----- EXTRACTED DATA

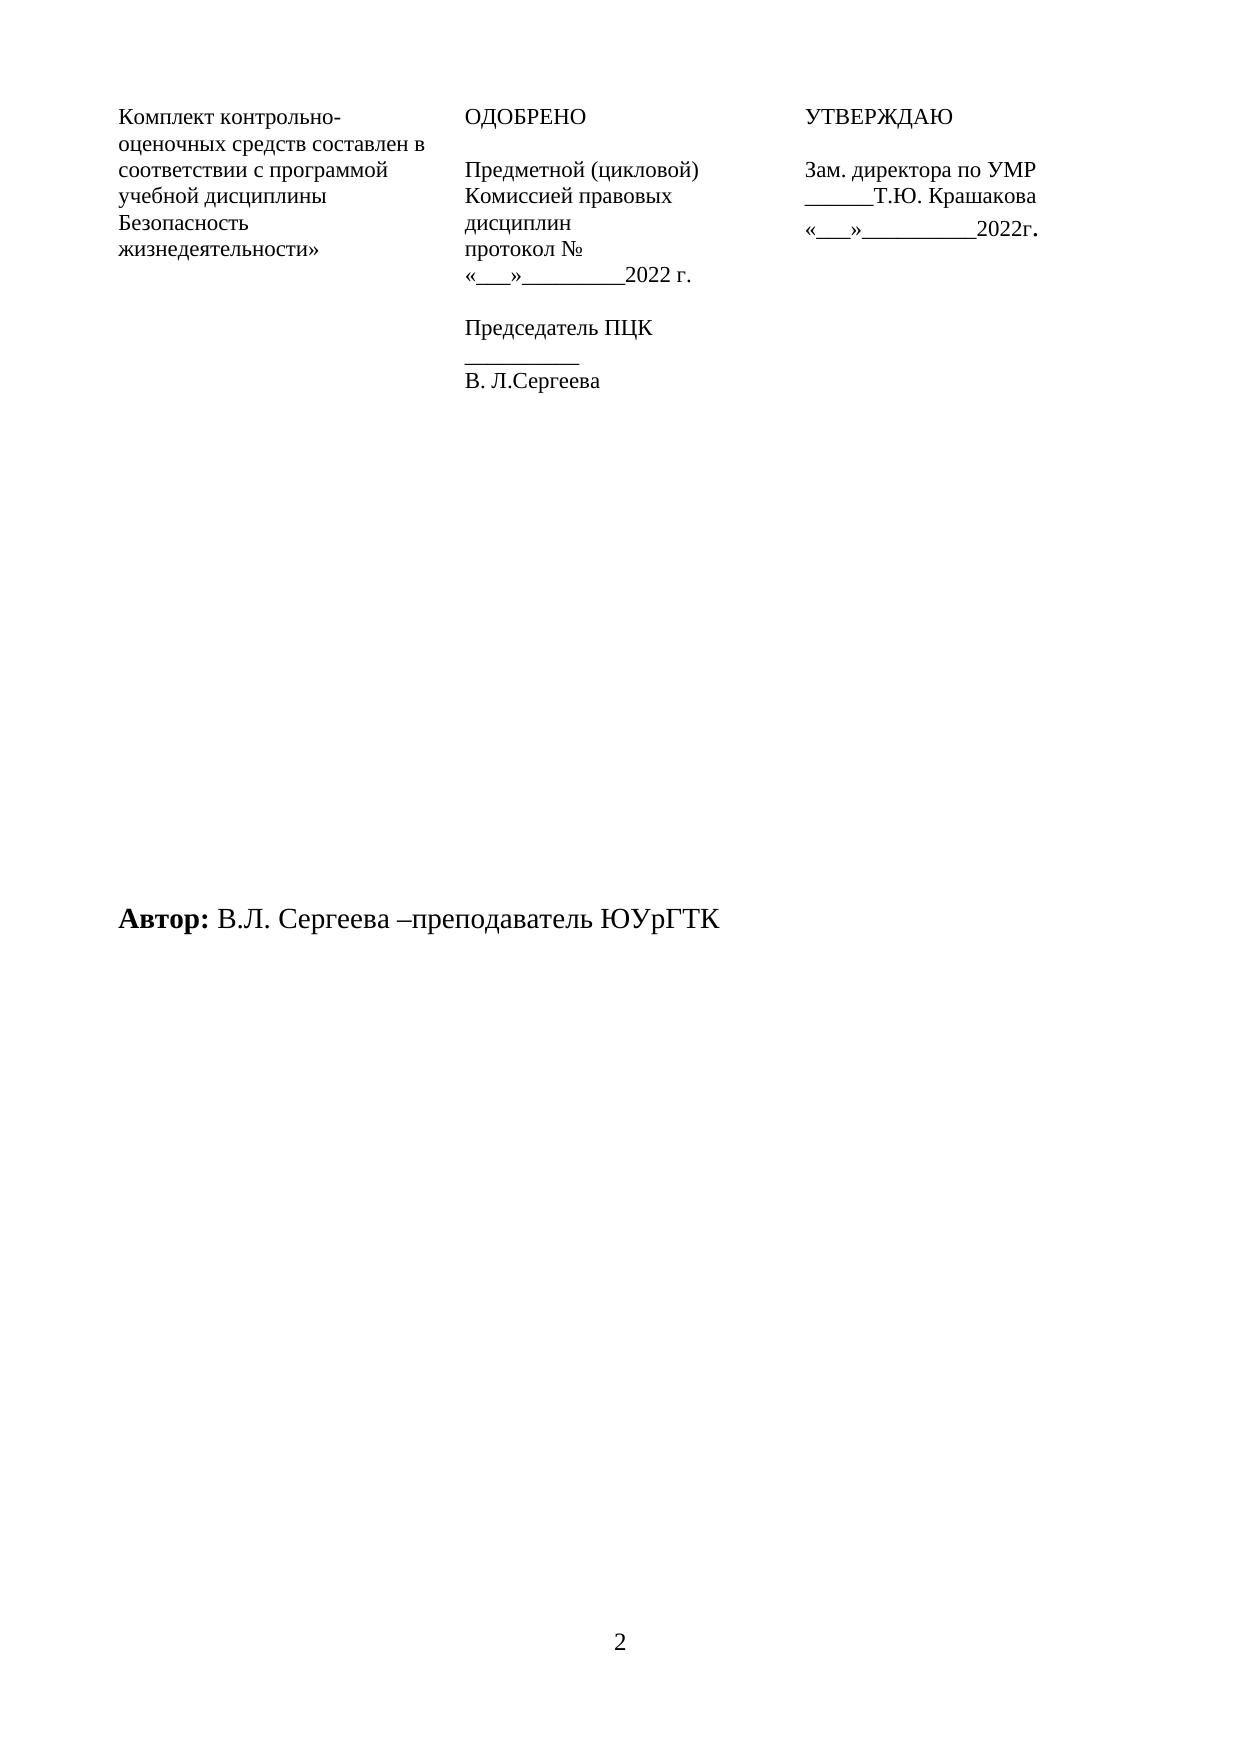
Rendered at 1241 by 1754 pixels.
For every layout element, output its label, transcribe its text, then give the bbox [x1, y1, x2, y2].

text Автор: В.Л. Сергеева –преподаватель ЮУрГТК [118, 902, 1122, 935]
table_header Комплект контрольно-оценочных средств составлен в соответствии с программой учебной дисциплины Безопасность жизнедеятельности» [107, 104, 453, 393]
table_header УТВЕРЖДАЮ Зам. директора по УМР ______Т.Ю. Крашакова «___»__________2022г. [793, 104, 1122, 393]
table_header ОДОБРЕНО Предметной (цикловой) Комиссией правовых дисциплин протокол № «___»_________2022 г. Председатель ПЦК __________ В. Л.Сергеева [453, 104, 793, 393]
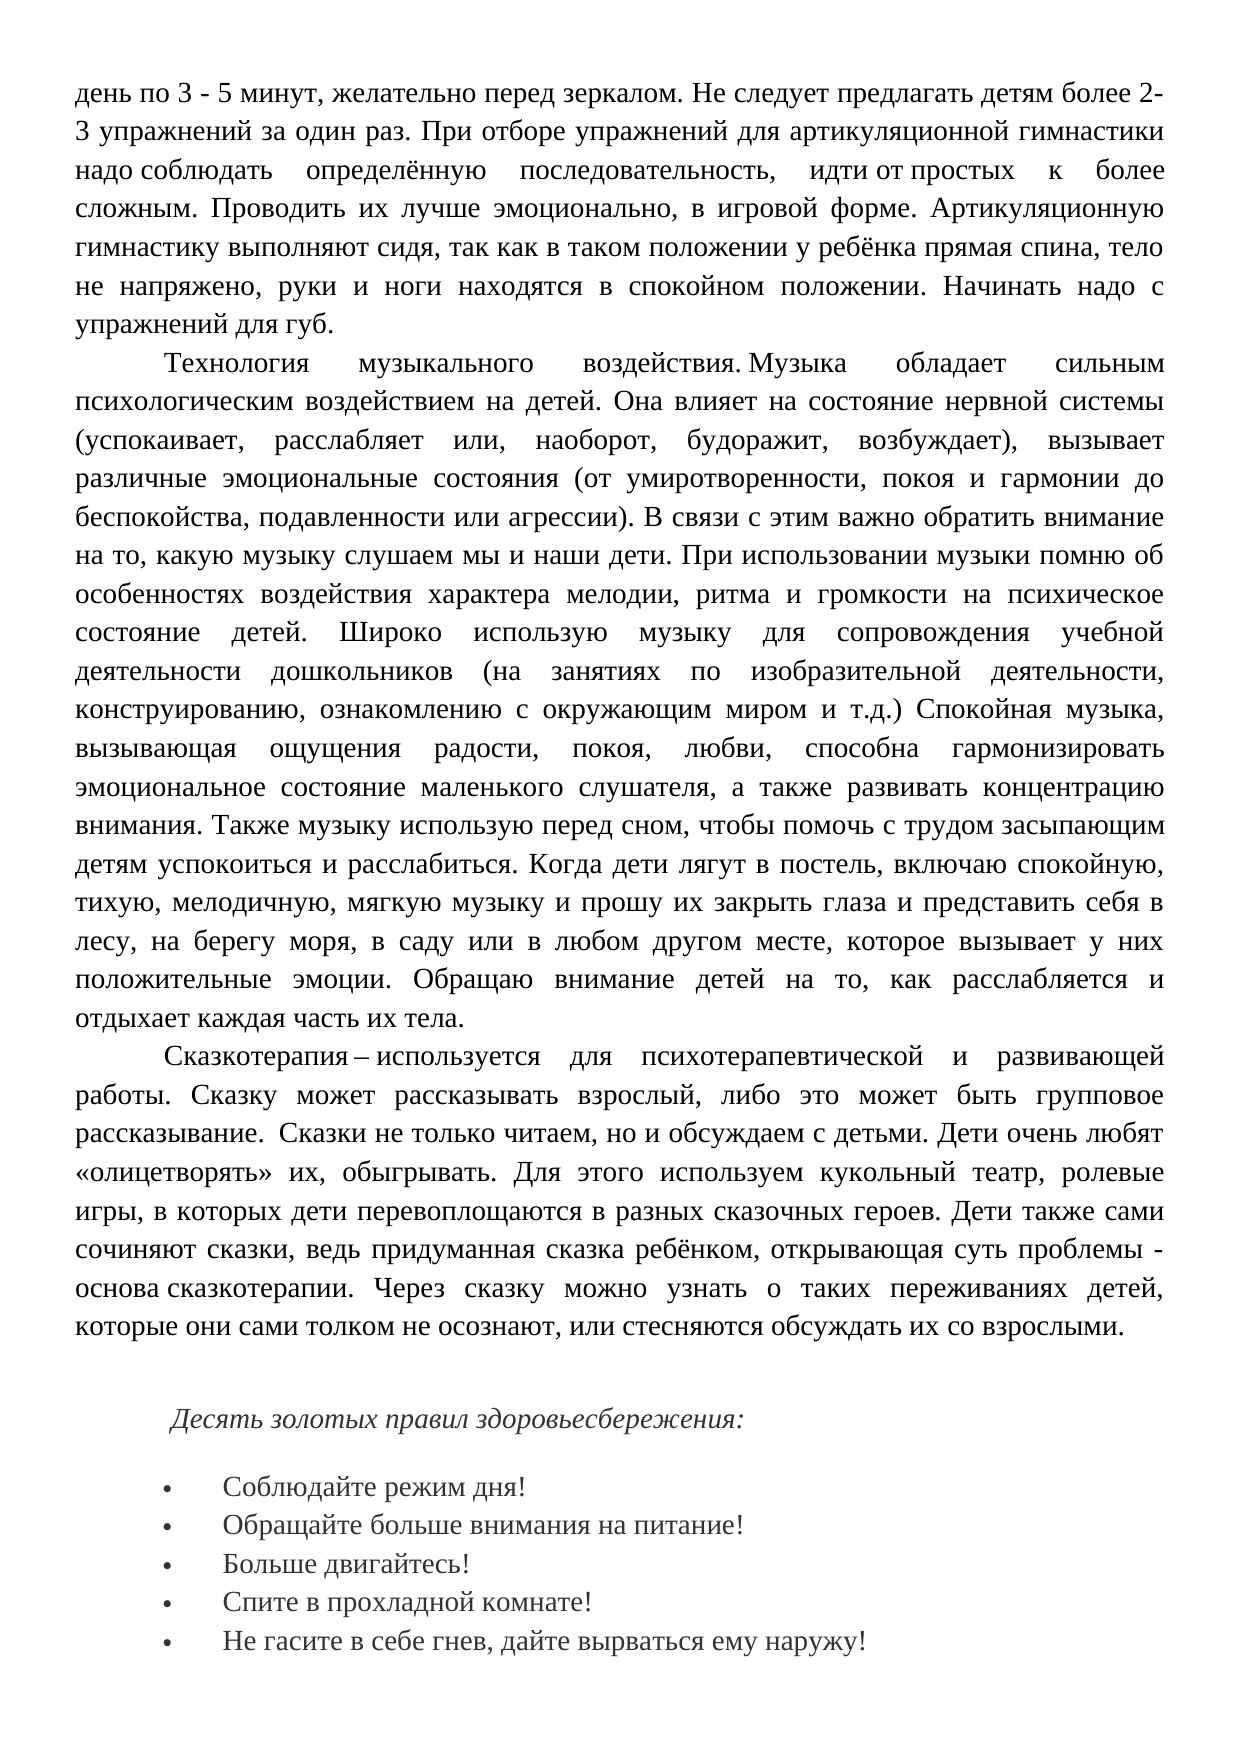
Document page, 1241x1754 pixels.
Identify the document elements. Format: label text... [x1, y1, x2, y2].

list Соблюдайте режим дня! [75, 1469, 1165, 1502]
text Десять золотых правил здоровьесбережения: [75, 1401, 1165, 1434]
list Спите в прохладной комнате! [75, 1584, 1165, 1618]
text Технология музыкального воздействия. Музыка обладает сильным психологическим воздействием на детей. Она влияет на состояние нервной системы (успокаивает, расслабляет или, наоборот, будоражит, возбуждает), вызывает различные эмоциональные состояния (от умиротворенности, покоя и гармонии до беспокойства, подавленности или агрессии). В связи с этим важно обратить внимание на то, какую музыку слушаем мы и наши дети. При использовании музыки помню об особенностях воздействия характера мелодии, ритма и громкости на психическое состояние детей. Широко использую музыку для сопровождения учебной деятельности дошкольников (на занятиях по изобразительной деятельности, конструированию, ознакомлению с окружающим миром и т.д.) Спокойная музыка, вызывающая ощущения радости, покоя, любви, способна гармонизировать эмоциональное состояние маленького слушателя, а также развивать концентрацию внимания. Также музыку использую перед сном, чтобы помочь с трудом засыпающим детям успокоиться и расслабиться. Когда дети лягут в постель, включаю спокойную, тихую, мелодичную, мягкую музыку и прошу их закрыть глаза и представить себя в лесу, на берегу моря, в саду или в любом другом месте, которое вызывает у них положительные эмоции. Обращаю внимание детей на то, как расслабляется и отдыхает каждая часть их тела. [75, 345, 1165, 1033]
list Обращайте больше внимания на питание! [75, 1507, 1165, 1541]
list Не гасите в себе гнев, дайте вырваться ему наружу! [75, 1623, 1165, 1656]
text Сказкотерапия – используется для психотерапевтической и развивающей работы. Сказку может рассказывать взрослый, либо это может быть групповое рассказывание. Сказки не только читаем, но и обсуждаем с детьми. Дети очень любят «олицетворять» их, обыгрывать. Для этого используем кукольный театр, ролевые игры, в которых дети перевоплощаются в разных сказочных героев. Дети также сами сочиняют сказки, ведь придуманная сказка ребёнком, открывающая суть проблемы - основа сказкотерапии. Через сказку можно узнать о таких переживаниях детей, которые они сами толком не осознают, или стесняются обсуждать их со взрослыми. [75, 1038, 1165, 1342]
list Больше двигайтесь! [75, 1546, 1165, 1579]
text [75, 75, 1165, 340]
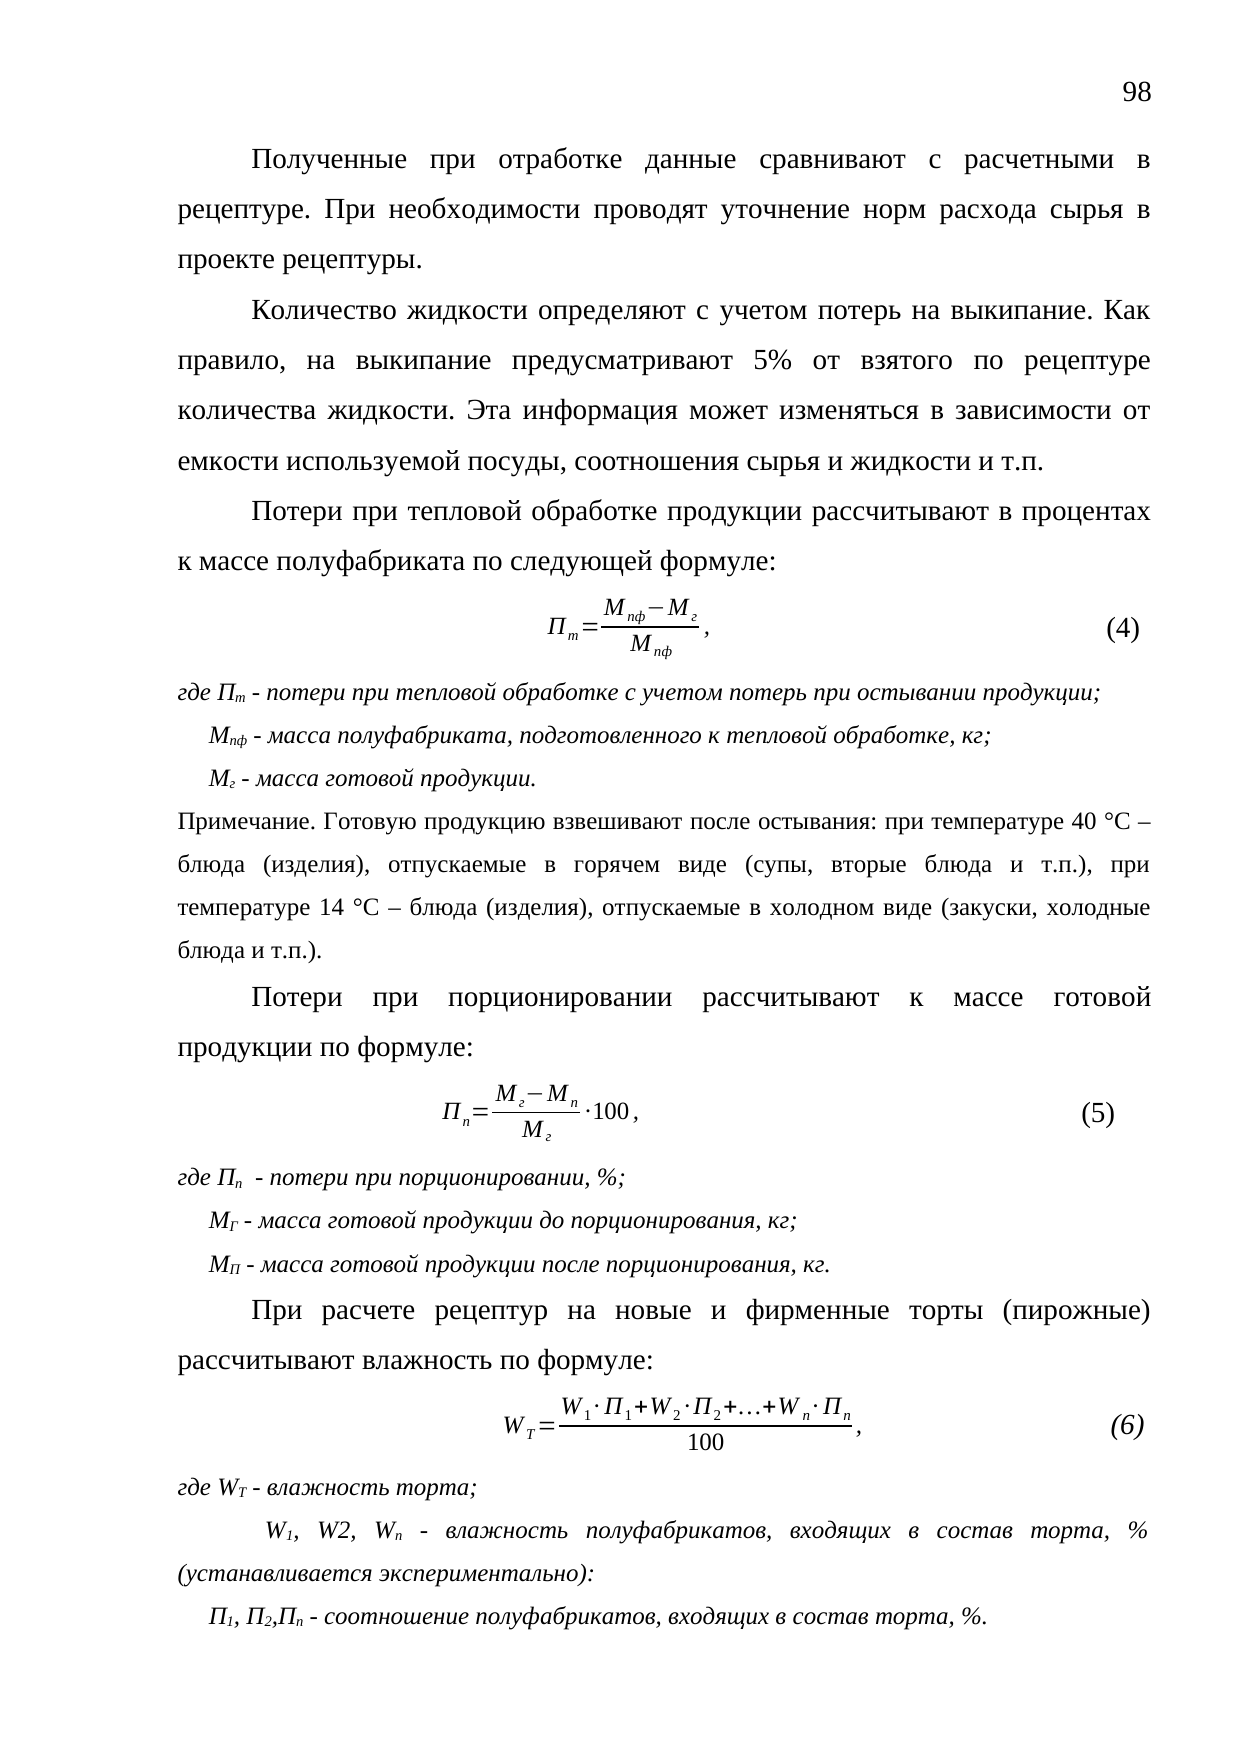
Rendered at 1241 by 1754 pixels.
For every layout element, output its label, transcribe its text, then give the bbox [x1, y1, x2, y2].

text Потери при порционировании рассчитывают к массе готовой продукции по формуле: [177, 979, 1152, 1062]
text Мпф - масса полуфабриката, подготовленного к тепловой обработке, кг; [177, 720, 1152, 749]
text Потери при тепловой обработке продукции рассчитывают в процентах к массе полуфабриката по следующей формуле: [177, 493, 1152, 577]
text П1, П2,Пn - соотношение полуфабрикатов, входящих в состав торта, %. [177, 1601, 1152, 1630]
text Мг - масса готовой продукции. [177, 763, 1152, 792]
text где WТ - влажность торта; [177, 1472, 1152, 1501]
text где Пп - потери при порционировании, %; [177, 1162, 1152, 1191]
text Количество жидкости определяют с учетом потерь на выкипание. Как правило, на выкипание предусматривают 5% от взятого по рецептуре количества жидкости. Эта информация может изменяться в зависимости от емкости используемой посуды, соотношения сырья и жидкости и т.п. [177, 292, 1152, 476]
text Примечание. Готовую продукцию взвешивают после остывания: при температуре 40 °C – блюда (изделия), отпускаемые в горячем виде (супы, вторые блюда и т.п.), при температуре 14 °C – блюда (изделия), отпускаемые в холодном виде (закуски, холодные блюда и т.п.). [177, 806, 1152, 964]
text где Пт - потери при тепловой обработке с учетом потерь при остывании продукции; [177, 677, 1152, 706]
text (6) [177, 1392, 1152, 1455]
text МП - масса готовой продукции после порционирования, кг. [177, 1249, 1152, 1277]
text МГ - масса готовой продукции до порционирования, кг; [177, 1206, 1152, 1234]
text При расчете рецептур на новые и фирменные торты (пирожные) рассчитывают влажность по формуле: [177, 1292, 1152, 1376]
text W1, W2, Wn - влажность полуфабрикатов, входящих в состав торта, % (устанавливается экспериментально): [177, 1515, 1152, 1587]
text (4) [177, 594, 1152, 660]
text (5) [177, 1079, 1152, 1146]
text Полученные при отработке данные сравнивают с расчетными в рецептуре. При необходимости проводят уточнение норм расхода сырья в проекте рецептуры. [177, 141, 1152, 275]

----------

YOUR INSTRUCTIONS:
Set down the records exactly, without the pictures.

SOLUTION FOR THIS PROBLEM:
Rendered at 1241 by 1754 pixels.
For every layout element, output its label, transcribe its text, then give the bbox [x1, y1, x2, y2].

text Автор: В.Л. Сергеева –преподаватель ЮУрГТК [118, 902, 1122, 935]
table_header Комплект контрольно-оценочных средств составлен в соответствии с программой учебной дисциплины Безопасность жизнедеятельности» [107, 104, 453, 393]
table_header УТВЕРЖДАЮ Зам. директора по УМР ______Т.Ю. Крашакова «___»__________2022г. [793, 104, 1122, 393]
table_header ОДОБРЕНО Предметной (цикловой) Комиссией правовых дисциплин протокол № «___»_________2022 г. Председатель ПЦК __________ В. Л.Сергеева [453, 104, 793, 393]
Document page, 1241x1754 pixels.
Identify the document elements. Format: label text... [x1, y1, x2, y2].

list Соблюдайте режим дня! [75, 1469, 1165, 1502]
text Десять золотых правил здоровьесбережения: [75, 1401, 1165, 1434]
list Спите в прохладной комнате! [75, 1584, 1165, 1618]
text Технология музыкального воздействия. Музыка обладает сильным психологическим воздействием на детей. Она влияет на состояние нервной системы (успокаивает, расслабляет или, наоборот, будоражит, возбуждает), вызывает различные эмоциональные состояния (от умиротворенности, покоя и гармонии до беспокойства, подавленности или агрессии). В связи с этим важно обратить внимание на то, какую музыку слушаем мы и наши дети. При использовании музыки помню об особенностях воздействия характера мелодии, ритма и громкости на психическое состояние детей. Широко использую музыку для сопровождения учебной деятельности дошкольников (на занятиях по изобразительной деятельности, конструированию, ознакомлению с окружающим миром и т.д.) Спокойная музыка, вызывающая ощущения радости, покоя, любви, способна гармонизировать эмоциональное состояние маленького слушателя, а также развивать концентрацию внимания. Также музыку использую перед сном, чтобы помочь с трудом засыпающим детям успокоиться и расслабиться. Когда дети лягут в постель, включаю спокойную, тихую, мелодичную, мягкую музыку и прошу их закрыть глаза и представить себя в лесу, на берегу моря, в саду или в любом другом месте, которое вызывает у них положительные эмоции. Обращаю внимание детей на то, как расслабляется и отдыхает каждая часть их тела. [75, 345, 1165, 1033]
list Обращайте больше внимания на питание! [75, 1507, 1165, 1541]
list Не гасите в себе гнев, дайте вырваться ему наружу! [75, 1623, 1165, 1656]
text Сказкотерапия – используется для психотерапевтической и развивающей работы. Сказку может рассказывать взрослый, либо это может быть групповое рассказывание. Сказки не только читаем, но и обсуждаем с детьми. Дети очень любят «олицетворять» их, обыгрывать. Для этого используем кукольный театр, ролевые игры, в которых дети перевоплощаются в разных сказочных героев. Дети также сами сочиняют сказки, ведь придуманная сказка ребёнком, открывающая суть проблемы - основа сказкотерапии. Через сказку можно узнать о таких переживаниях детей, которые они сами толком не осознают, или стесняются обсуждать их со взрослыми. [75, 1038, 1165, 1342]
list Больше двигайтесь! [75, 1546, 1165, 1579]
text [75, 75, 1165, 340]
Rendered at 1241 by 1754 pixels.
For every layout element, output its label, transcribe its text, then give the bbox [x1, y1, x2, y2].

text Потери при порционировании рассчитывают к массе готовой продукции по формуле: [177, 979, 1152, 1062]
text Мпф - масса полуфабриката, подготовленного к тепловой обработке, кг; [177, 720, 1152, 749]
text Потери при тепловой обработке продукции рассчитывают в процентах к массе полуфабриката по следующей формуле: [177, 493, 1152, 577]
text П1, П2,Пn - соотношение полуфабрикатов, входящих в состав торта, %. [177, 1601, 1152, 1630]
text Мг - масса готовой продукции. [177, 763, 1152, 792]
text где WТ - влажность торта; [177, 1472, 1152, 1501]
text где Пп - потери при порционировании, %; [177, 1162, 1152, 1191]
text Количество жидкости определяют с учетом потерь на выкипание. Как правило, на выкипание предусматривают 5% от взятого по рецептуре количества жидкости. Эта информация может изменяться в зависимости от емкости используемой посуды, соотношения сырья и жидкости и т.п. [177, 292, 1152, 476]
text Примечание. Готовую продукцию взвешивают после остывания: при температуре 40 °C – блюда (изделия), отпускаемые в горячем виде (супы, вторые блюда и т.п.), при температуре 14 °C – блюда (изделия), отпускаемые в холодном виде (закуски, холодные блюда и т.п.). [177, 806, 1152, 964]
text где Пт - потери при тепловой обработке с учетом потерь при остывании продукции; [177, 677, 1152, 706]
text (6) [177, 1392, 1152, 1455]
text МП - масса готовой продукции после порционирования, кг. [177, 1249, 1152, 1277]
text МГ - масса готовой продукции до порционирования, кг; [177, 1206, 1152, 1234]
text При расчете рецептур на новые и фирменные торты (пирожные) рассчитывают влажность по формуле: [177, 1292, 1152, 1376]
text W1, W2, Wn - влажность полуфабрикатов, входящих в состав торта, % (устанавливается экспериментально): [177, 1515, 1152, 1587]
text (4) [177, 594, 1152, 660]
text (5) [177, 1079, 1152, 1146]
text Полученные при отработке данные сравнивают с расчетными в рецептуре. При необходимости проводят уточнение норм расхода сырья в проекте рецептуры. [177, 141, 1152, 275]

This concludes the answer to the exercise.